**Short problem:**
Could you repeat these records with every "Transcribe" swapped for "Write out" and nothing else changed?

**Data provided:**
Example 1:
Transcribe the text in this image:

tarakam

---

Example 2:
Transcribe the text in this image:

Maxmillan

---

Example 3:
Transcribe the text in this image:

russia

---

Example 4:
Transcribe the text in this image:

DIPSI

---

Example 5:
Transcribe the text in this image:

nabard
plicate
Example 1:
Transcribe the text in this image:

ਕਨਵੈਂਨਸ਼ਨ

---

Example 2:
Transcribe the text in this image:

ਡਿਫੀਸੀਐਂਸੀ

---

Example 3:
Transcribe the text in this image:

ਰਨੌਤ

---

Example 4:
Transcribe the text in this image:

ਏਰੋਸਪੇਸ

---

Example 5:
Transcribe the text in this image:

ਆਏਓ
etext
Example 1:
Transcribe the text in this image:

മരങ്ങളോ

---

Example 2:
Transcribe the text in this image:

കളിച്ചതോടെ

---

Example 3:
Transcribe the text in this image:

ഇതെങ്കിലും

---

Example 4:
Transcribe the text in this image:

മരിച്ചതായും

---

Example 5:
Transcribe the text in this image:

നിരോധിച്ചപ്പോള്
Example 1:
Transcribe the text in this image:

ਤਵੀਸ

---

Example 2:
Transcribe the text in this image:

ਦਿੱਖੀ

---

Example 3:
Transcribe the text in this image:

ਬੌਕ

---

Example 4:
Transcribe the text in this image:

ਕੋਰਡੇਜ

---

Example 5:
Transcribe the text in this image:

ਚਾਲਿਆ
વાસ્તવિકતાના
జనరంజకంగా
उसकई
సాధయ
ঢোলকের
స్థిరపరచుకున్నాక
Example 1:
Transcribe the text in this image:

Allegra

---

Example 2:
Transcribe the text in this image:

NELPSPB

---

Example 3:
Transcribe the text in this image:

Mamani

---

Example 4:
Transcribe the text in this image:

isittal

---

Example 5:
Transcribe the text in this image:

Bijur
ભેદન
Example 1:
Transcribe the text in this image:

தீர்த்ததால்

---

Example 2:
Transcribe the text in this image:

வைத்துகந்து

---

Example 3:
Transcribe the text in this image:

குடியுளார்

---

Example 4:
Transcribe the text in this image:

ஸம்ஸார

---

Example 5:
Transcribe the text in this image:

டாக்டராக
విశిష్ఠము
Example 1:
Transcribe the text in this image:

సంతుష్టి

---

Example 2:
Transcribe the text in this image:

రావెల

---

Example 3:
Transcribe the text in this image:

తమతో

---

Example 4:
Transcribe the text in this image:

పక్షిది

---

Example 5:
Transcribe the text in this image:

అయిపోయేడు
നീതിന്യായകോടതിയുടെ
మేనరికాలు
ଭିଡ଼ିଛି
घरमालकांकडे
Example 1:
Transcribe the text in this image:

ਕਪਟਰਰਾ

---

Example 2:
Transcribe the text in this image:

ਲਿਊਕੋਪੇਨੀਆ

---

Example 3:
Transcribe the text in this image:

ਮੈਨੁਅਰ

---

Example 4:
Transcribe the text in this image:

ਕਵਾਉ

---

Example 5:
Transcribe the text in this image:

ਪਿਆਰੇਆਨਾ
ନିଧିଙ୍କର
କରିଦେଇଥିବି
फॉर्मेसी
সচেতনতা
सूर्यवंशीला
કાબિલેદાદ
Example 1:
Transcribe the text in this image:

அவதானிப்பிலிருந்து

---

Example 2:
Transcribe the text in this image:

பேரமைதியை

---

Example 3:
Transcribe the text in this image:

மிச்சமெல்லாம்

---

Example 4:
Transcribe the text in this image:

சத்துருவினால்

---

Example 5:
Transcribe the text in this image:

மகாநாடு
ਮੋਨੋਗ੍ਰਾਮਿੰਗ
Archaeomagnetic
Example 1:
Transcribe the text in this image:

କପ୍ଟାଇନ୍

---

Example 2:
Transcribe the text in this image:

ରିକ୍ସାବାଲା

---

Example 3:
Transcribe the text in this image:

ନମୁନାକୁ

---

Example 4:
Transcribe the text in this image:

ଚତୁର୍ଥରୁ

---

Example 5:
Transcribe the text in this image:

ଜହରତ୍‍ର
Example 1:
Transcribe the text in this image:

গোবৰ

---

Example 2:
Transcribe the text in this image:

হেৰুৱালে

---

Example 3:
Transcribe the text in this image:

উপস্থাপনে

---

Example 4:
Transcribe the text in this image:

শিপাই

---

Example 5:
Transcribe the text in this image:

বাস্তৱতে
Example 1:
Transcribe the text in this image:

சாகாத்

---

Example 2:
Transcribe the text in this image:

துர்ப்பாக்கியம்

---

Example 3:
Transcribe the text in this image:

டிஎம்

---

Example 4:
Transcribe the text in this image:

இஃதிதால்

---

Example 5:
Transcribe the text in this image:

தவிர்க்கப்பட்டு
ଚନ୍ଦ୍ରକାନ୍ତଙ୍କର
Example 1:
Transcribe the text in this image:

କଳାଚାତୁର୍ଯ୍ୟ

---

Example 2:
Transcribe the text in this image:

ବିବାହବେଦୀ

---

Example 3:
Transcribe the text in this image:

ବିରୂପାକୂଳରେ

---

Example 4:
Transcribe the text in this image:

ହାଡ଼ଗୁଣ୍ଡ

**Written answer:**
Example 1:
Write out the text in this image:

tarakam

---

Example 2:
Write out the text in this image:

Maxmillan

---

Example 3:
Write out the text in this image:

russia

---

Example 4:
Write out the text in this image:

DIPSI

---

Example 5:
Write out the text in this image:

nabard
plicate
Example 1:
Write out the text in this image:

ਕਨਵੈਂਨਸ਼ਨ

---

Example 2:
Write out the text in this image:

ਡਿਫੀਸੀਐਂਸੀ

---

Example 3:
Write out the text in this image:

ਰਨੌਤ

---

Example 4:
Write out the text in this image:

ਏਰੋਸਪੇਸ

---

Example 5:
Write out the text in this image:

ਆਏਓ
etext
Example 1:
Write out the text in this image:

മരങ്ങളോ

---

Example 2:
Write out the text in this image:

കളിച്ചതോടെ

---

Example 3:
Write out the text in this image:

ഇതെങ്കിലും

---

Example 4:
Write out the text in this image:

മരിച്ചതായും

---

Example 5:
Write out the text in this image:

നിരോധിച്ചപ്പോള്
Example 1:
Write out the text in this image:

ਤਵੀਸ

---

Example 2:
Write out the text in this image:

ਦਿੱਖੀ

---

Example 3:
Write out the text in this image:

ਬੌਕ

---

Example 4:
Write out the text in this image:

ਕੋਰਡੇਜ

---

Example 5:
Write out the text in this image:

ਚਾਲਿਆ
વાસ્તવિકતાના
జనరంజకంగా
उसकई
సాధయ
ঢোলকের
స్థిరపరచుకున్నాక
Example 1:
Write out the text in this image:

Allegra

---

Example 2:
Write out the text in this image:

NELPSPB

---

Example 3:
Write out the text in this image:

Mamani

---

Example 4:
Write out the text in this image:

isittal

---

Example 5:
Write out the text in this image:

Bijur
ભેદન
Example 1:
Write out the text in this image:

தீர்த்ததால்

---

Example 2:
Write out the text in this image:

வைத்துகந்து

---

Example 3:
Write out the text in this image:

குடியுளார்

---

Example 4:
Write out the text in this image:

ஸம்ஸார

---

Example 5:
Write out the text in this image:

டாக்டராக
విశిష్ఠము
Example 1:
Write out the text in this image:

సంతుష్టి

---

Example 2:
Write out the text in this image:

రావెల

---

Example 3:
Write out the text in this image:

తమతో

---

Example 4:
Write out the text in this image:

పక్షిది

---

Example 5:
Write out the text in this image:

అయిపోయేడు
നീതിന്യായകോടതിയുടെ
మేనరికాలు
ଭିଡ଼ିଛି
घरमालकांकडे
Example 1:
Write out the text in this image:

ਕਪਟਰਰਾ

---

Example 2:
Write out the text in this image:

ਲਿਊਕੋਪੇਨੀਆ

---

Example 3:
Write out the text in this image:

ਮੈਨੁਅਰ

---

Example 4:
Write out the text in this image:

ਕਵਾਉ

---

Example 5:
Write out the text in this image:

ਪਿਆਰੇਆਨਾ
ନିଧିଙ୍କର
କରିଦେଇଥିବି
फॉर्मेसी
সচেতনতা
सूर्यवंशीला
કાબિલેદાદ
Example 1:
Write out the text in this image:

அவதானிப்பிலிருந்து

---

Example 2:
Write out the text in this image:

பேரமைதியை

---

Example 3:
Write out the text in this image:

மிச்சமெல்லாம்

---

Example 4:
Write out the text in this image:

சத்துருவினால்

---

Example 5:
Write out the text in this image:

மகாநாடு
ਮੋਨੋਗ੍ਰਾਮਿੰਗ
Archaeomagnetic
Example 1:
Write out the text in this image:

କପ୍ଟାଇନ୍

---

Example 2:
Write out the text in this image:

ରିକ୍ସାବାଲା

---

Example 3:
Write out the text in this image:

ନମୁନାକୁ

---

Example 4:
Write out the text in this image:

ଚତୁର୍ଥରୁ

---

Example 5:
Write out the text in this image:

ଜହରତ୍‍ର
Example 1:
Write out the text in this image:

গোবৰ

---

Example 2:
Write out the text in this image:

হেৰুৱালে

---

Example 3:
Write out the text in this image:

উপস্থাপনে

---

Example 4:
Write out the text in this image:

শিপাই

---

Example 5:
Write out the text in this image:

বাস্তৱতে
Example 1:
Write out the text in this image:

சாகாத்

---

Example 2:
Write out the text in this image:

துர்ப்பாக்கியம்

---

Example 3:
Write out the text in this image:

டிஎம்

---

Example 4:
Write out the text in this image:

இஃதிதால்

---

Example 5:
Write out the text in this image:

தவிர்க்கப்பட்டு
ଚନ୍ଦ୍ରକାନ୍ତଙ୍କର
Example 1:
Write out the text in this image:

କଳାଚାତୁର୍ଯ୍ୟ

---

Example 2:
Write out the text in this image:

ବିବାହବେଦୀ

---

Example 3:
Write out the text in this image:

ବିରୂପାକୂଳରେ

---

Example 4:
Write out the text in this image:

ହାଡ଼ଗୁଣ୍ଡ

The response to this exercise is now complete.